Die katholische Kirchengemeinde St. Augustine sowie ein Grabstein-Modell Franz-Josef Stallos nebst Fotos von vieren seiner erwachsenen Kinder setzen die Darstellung des ursprünglich als Stallostown gegründeten Ortes Minster fort. Hier zeigt sich in vielfacher Hinsicht, wie sehr traditionelle Strukturen aus dem Dammer Raum auch in die neue Heimat übertragen oder als Muster des gemeinschaftlichen Lebens übernommen wurden.

Besonders bemerkenswerte Lebenswege zweier Dammer Auswanderer stehen sodann im Mittelpunkt: Einmal derjenige des vielseitigen Johann Bernard Stallo, den man als Lehrer, Jurist, Schriftsteller, Politiker, Naturwissenschaftler, Philosoph, Präsidentenberater und schließlich US-Botschafter in den USA kannte, zum andern derjenige der Sängerin, Artistin, Dompteuse, Zirkusdirektorin, Geschäftsfrau Agnes Lake Hickok (s. Abb.), die als Agnes Pohlschneider aus Borringhausen bereits 7jährig mit Familie emigrierte. Ihre exotische Karriere ist sicherlich außergewöhnlich. Beide zeigen jedoch, dass sie aus eigenem Antrieb die Chancen, die sich ihnen im „Land der unbegrenzten Möglichkeiten“ boten, nutzten.
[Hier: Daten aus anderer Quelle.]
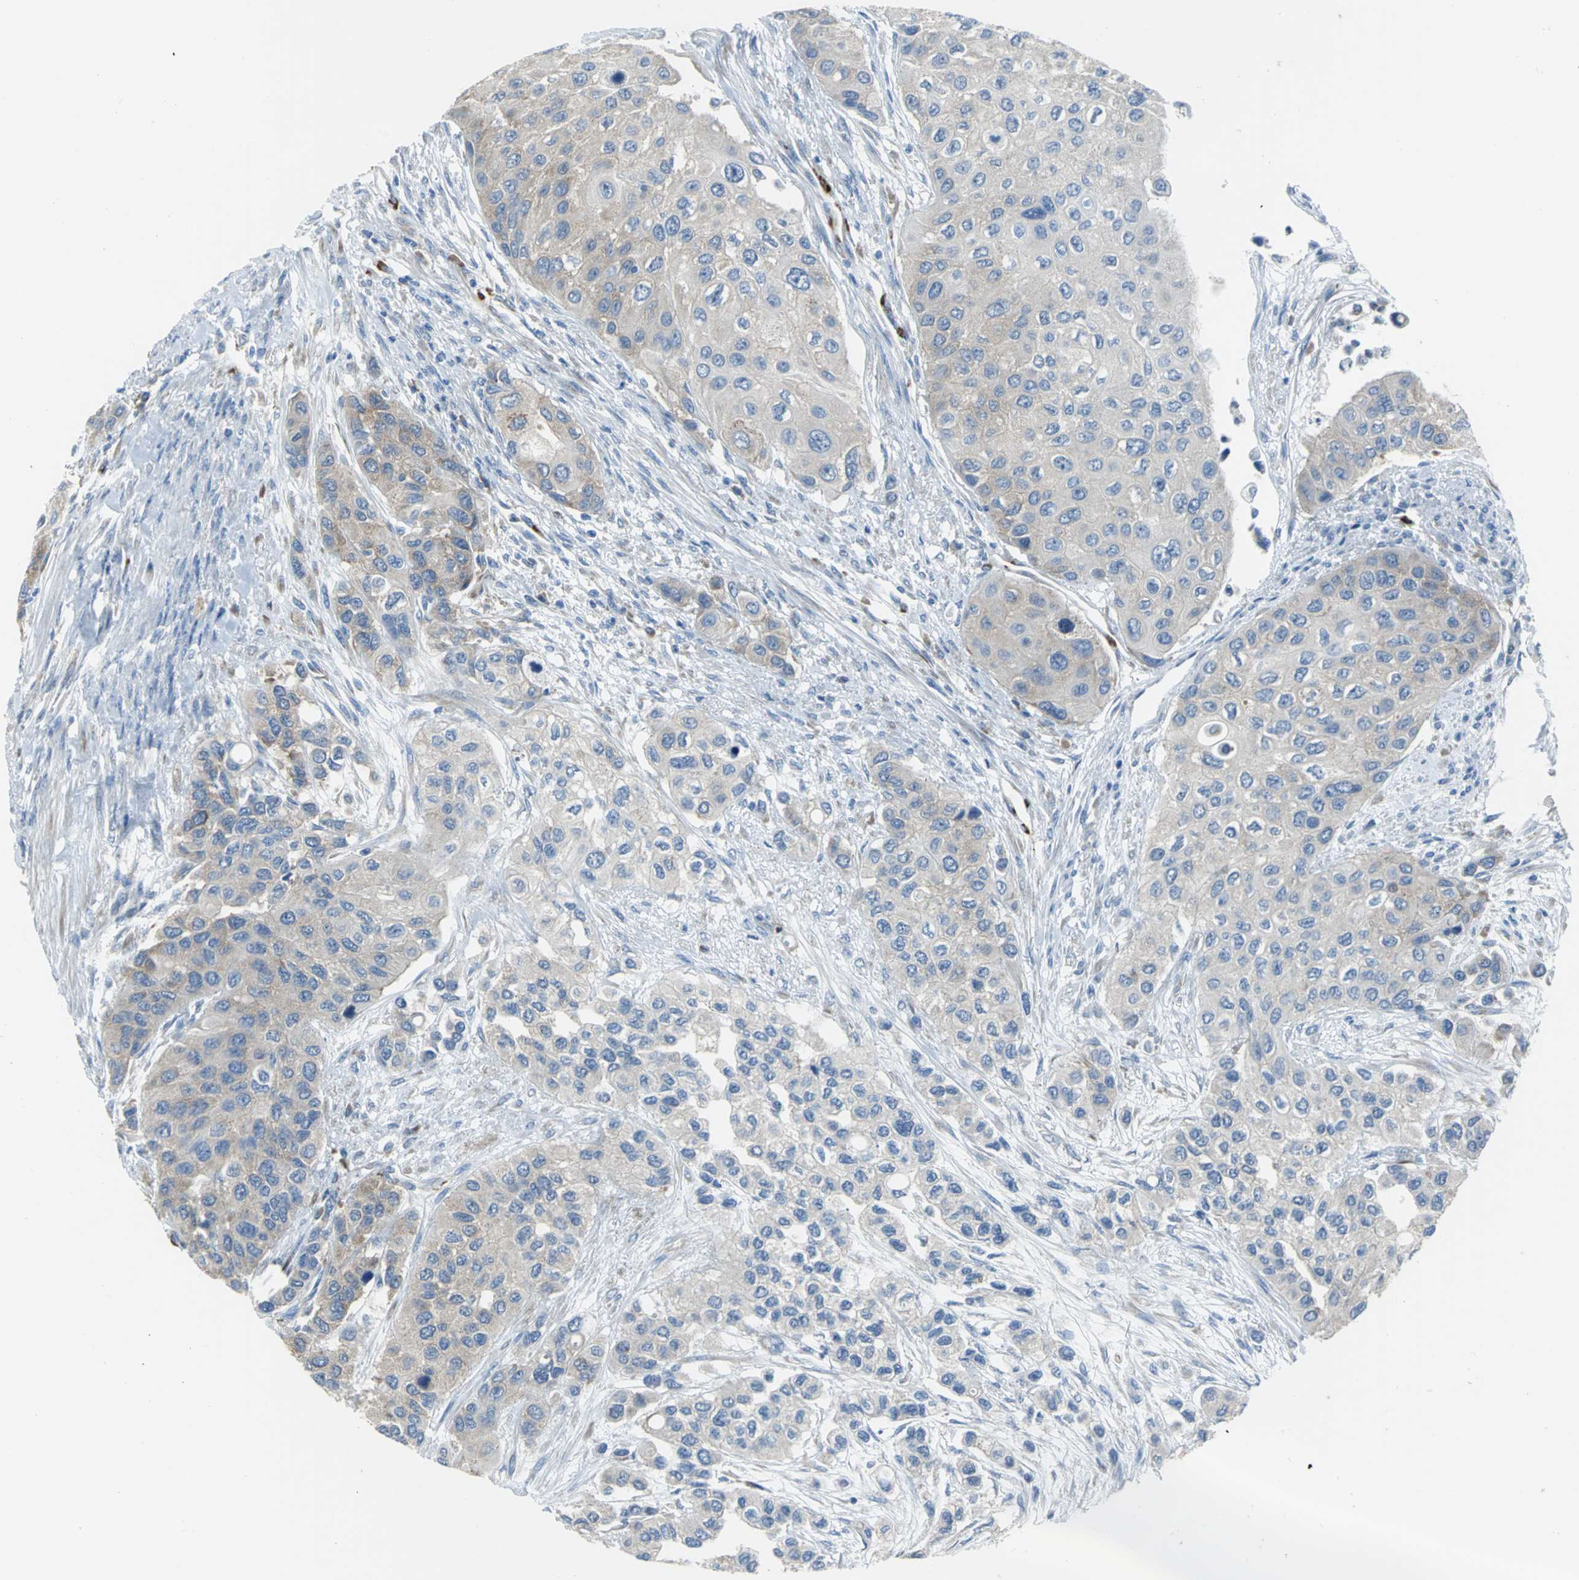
{"staining": {"intensity": "weak", "quantity": "<25%", "location": "cytoplasmic/membranous"}, "tissue": "urothelial cancer", "cell_type": "Tumor cells", "image_type": "cancer", "snomed": [{"axis": "morphology", "description": "Urothelial carcinoma, High grade"}, {"axis": "topography", "description": "Urinary bladder"}], "caption": "A high-resolution micrograph shows IHC staining of urothelial cancer, which displays no significant positivity in tumor cells.", "gene": "EIF5A", "patient": {"sex": "female", "age": 56}}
1837 gründeten zwei Einwanderer aus dem Amt Damme, Heinrich Ronnebaum und Heinrich Plaspohl, einen neuen Ort im Bundesstaat Indiana und nannten ihn Oldenburg, denn viele Neusiedler stammten aus dem südlichen Oldenburg. Eine Anzeige aus der deutschsprachigen Zeitschrift „Der Wahrheitsfreund“ vom Juli 1837 wirbt für den Kauf von Grundstücken in der neuen Siedlung der (Süd-)Oldenburger. Die zugehörige Tafel in der Sonderausstellung widmet sich den Spuren dieser frühen Auswanderer aus dem heimischen Raum.

Diejenige Großstadt in den USA mit dem höchsten Anteil an deutschstämmigen Bewohnern ist bis heute Cincinnati im US-Bundesstaat Ohio. Ihr rapides Wachstum im 19. Jahrhundert hatte sie den gründungswilligen Einwanderern aus dem gesamten Deutschen Reich zu verdanken. 1910 waren 60% der Einwohner deutscher Herkunft. Als erster Anziehungspunkt für die Immigranten aus Damme galt dieses boomende Cincinnati, wo sich viele zunächst niederließen, um Geld für den Landkauf zu verdienen oder in anderen Wirtschaftszweigen ganz neu anzufangen.